Management / Brand Intelligence: The misleading Brexit red bus is not a good example

Brand Intelligence: The misleading Brexit red bus is not a good example

Since Leave won the EU referendum, a lot has happened in the world of politics. David Cameron resigned and Theresa May became prime minister in a Game of Thrones-style election race.

Chief Brexiteer Boris Johnson is now foreign minister after pulling out of his race to become PM when he was thwarted by his campaign companion Michael Gove, who also failed in his PM race and has since been sacked and left without a place in May’s cabinet.

Another prominent leaver, Andrea Leadsom, also quit the race for PM, giving May the clear win. She had to apologise to May after comments emerged in The Times that suggested she would be a better PM because she was a mother.

However, she has since said on her website that the reporter "repeatedly asked about my children and I repeatedly made it clear that I did not want this to be in any way a feature of the campaign".

Nigel Farage, the anti-EU campaigner and leader of UKIP, also quit after he said his political ambition had been achieved following the result of the EU referendum, while the Labour Party is in a state of disarray with Jeremy Corbyn refusing to quit despite mass resignations and calls for him to be replaced.
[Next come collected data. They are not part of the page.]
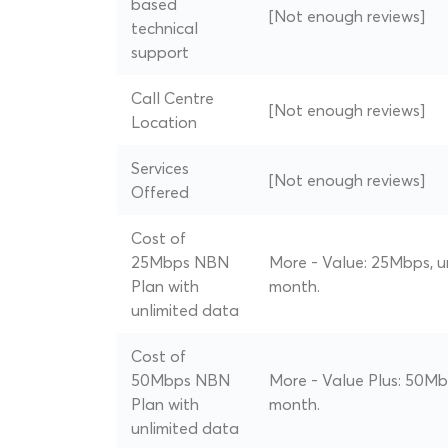
based
[Not enough reviews]
technical
support
Call Centre
[Not enough reviews]
Location
Services
[Not enough reviews]
Offered
Cost of
25Mbps NBN
More - Value: 25Mbps, u
Plan with
month.
unlimited data
Cost of
50Mbps NBN
More - Value Plus: 50Mb
Plan with
month.
unlimited data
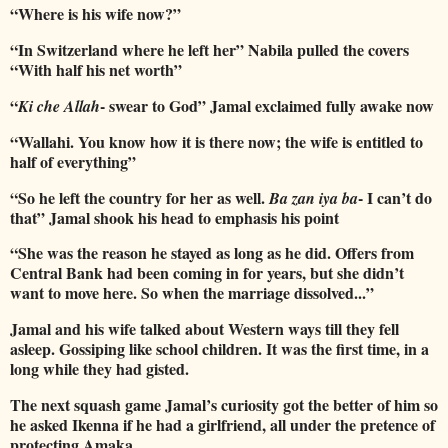
“Where is his wife now?”
“In Switzerland where he left her” Nabila pulled the covers
“With half his net worth”
“
- swear to God” Jamal exclaimed fully awake now
Ki che Allah
“Wallahi. You know how it is there now; the wife is entitled to
half of everything”
“So he left the country for her as well.
- I can’t do
Ba zan iya ba
that” Jamal shook his head to emphasis his point
“She was the reason he stayed as long as he did. Offers from
Central Bank had been coming in for years, but she didn’t
want to move here. So when the marriage dissolved...”
Jamal and his wife talked about Western ways till they fell
asleep. Gossiping like school children. It was the first time, in a
long while they had gisted.
The next squash game Jamal’s curiosity got the better of him so
he asked Ikenna if he had a girlfriend, all under the pretence of
protecting Amaka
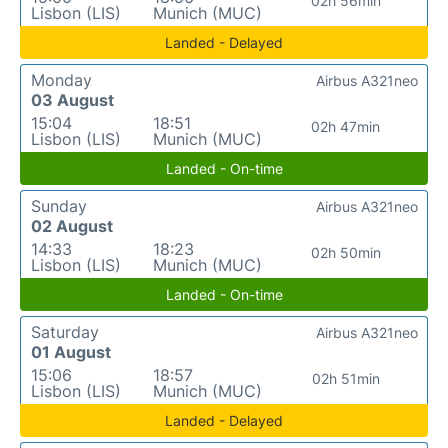
02h 56min
Lisbon (LIS)
Munich (MUC)
Landed - Delayed
Monday
Airbus A321neo
03 August
15:04
18:51
02h 47min
Lisbon (LIS)
Munich (MUC)
Landed - On-time
Sunday
Airbus A321neo
02 August
14:33
18:23
02h 50min
Lisbon (LIS)
Munich (MUC)
Landed - On-time
Saturday
Airbus A321neo
01 August
15:06
18:57
02h 51min
Lisbon (LIS)
Munich (MUC)
Landed - Delayed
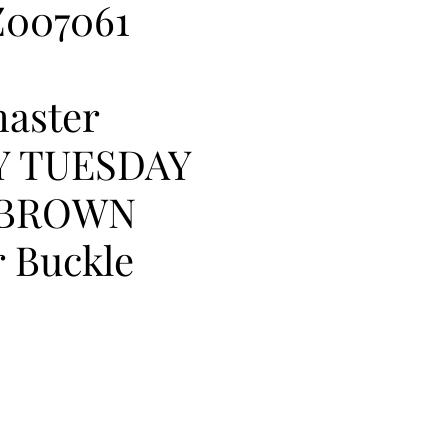
007061
aster
Y TUESDAY
 BROWN
 Buckle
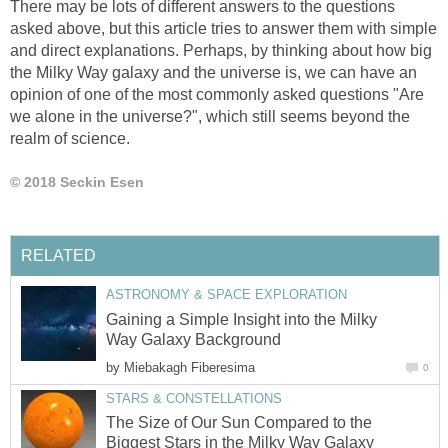
There may be lots of different answers to the questions
asked above, but this article tries to answer them with simple
and direct explanations. Perhaps, by thinking about how big
the Milky Way galaxy and the universe is, we can have an
opinion of one of the most commonly asked questions "Are
we alone in the universe?", which still seems beyond the
realm of science.
© 2018 Seckin Esen
RELATED
ASTRONOMY & SPACE EXPLORATION
Gaining a Simple Insight into the Milky
Way Galaxy Background
by
Miebakagh Fiberesima
0
STARS & CONSTELLATIONS
The Size of Our Sun Compared to the
Biggest Stars in the Milky Way Galaxy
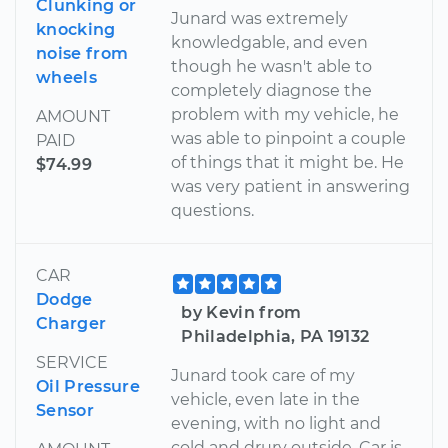
Clunking or
Junard was extremely
knocking
knowledgable, and even
noise from
though he wasn't able to
wheels
completely diagnose the
problem with my vehicle, he
AMOUNT
was able to pinpoint a couple
PAID
of things that it might be. He
$74.99
was very patient in answering
questions.
CAR
Dodge
by Kevin from
Charger
Philadelphia, PA 19132
SERVICE
Junard took care of my
Oil Pressure
vehicle, even late in the
Sensor
evening, with no light and
cold and drury outside. Car is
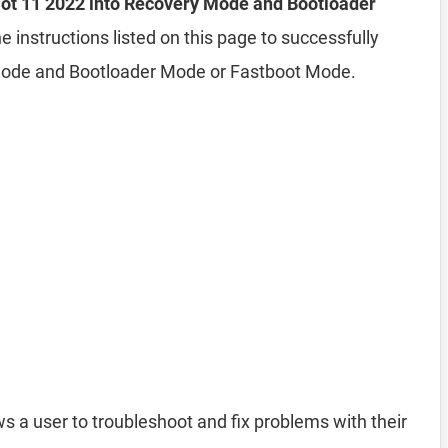
 Hot 11 2022 into Recovery Mode and Bootloader
e instructions listed on this page to successfully
 Mode and Bootloader Mode or Fastboot Mode.
s a user to troubleshoot and fix problems with their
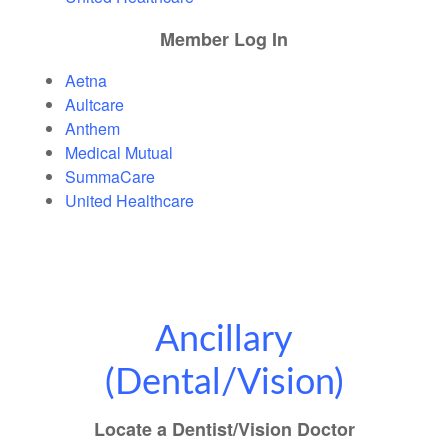
M
ember Log In
Aetna
Aultcare
Anthem
Medical Mutual
SummaCare
United Healthcare
Ancillary
(Dental/Vision)
Locate a Dentist/Vision Doctor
There have been protests in the streets of London and widespread criticism of the campaigns in the run-up to the referendum. That is why it has come under scrutiny in Brand Intelligence.

Within hours of winning the election, the Brexit campaigners already started backtracking on the slogans they had made up in their campaigns. Throughout the campaign, the Brexiteers paraded around a red bus with the slogan: “We send the EU £350 million a week. Let’s fund our NHS instead. Vote Leave.”

But the very next day, Farage admitted the NHS was not going to get this money. The claim that the UK sends £350 million to the EU each week was also questioned, and according to Full Fact, the UK’s independent factchecking charity, this is closer to £250 million after rebates. This was reported by the Remain side as incorrect throughout the campaign.

There was also UKIP’s anti-migrant ‘Breaking Point’ poster, which was very similar to Nazi propaganda from the Second World War. It was reported to the police for inciting racial hatred.

There has been a lot of public outcry about Vote Leave misleading people.  A crowdfunding campaign called #BrexitJustice has even emerged to fund legal action in order to bring justice to dishonest politicians and challenge Brexit in the courts. It has already reached its target figure of £100,000.

Petitions have also emerged on Change.org and the UK Parliament’s website against misleading political campaigns.

The Advertising Standards Authority (ASA) got numerous complaints from the public about these campaigns. However, when it comes to political campaigns, the ASA does not have the same rules as companies in regards to misleading information. Political campaigns are not within the ASA remit and all they advise people to do is to complain to the party.

Although the EU referendum result is meant to represent democracy - a debate has been brewing about this.

Is it fair for society and our economy to vote on such things that have such serious consequences for everyone if voters are not given all the correct facts first?

Not to let the Remain side off, it was also accused of fear mongering, and George Osborne claimed there would be emergency Brexit Budget which has not happened.

There were also claims that UK families would be £4,300 worse off by leaving the EU, and Full Fact say this is a red herring. However, it also said most economists agree that leaving the EU would cost the UK economically.

A lot of economists are now predicting a recession and a survey by Deloitte has said business confidence amongst chief financial officers has plunged. The IMF has just knocked nearly 1 per cent off UK's growth in 2017 due to Brexit.

Nobody knows what is going to happen - the negotiations are going to take a long time and there will be a lot of uncertainty before any sort of deal is made. May certainly has a difficult job ahead of her.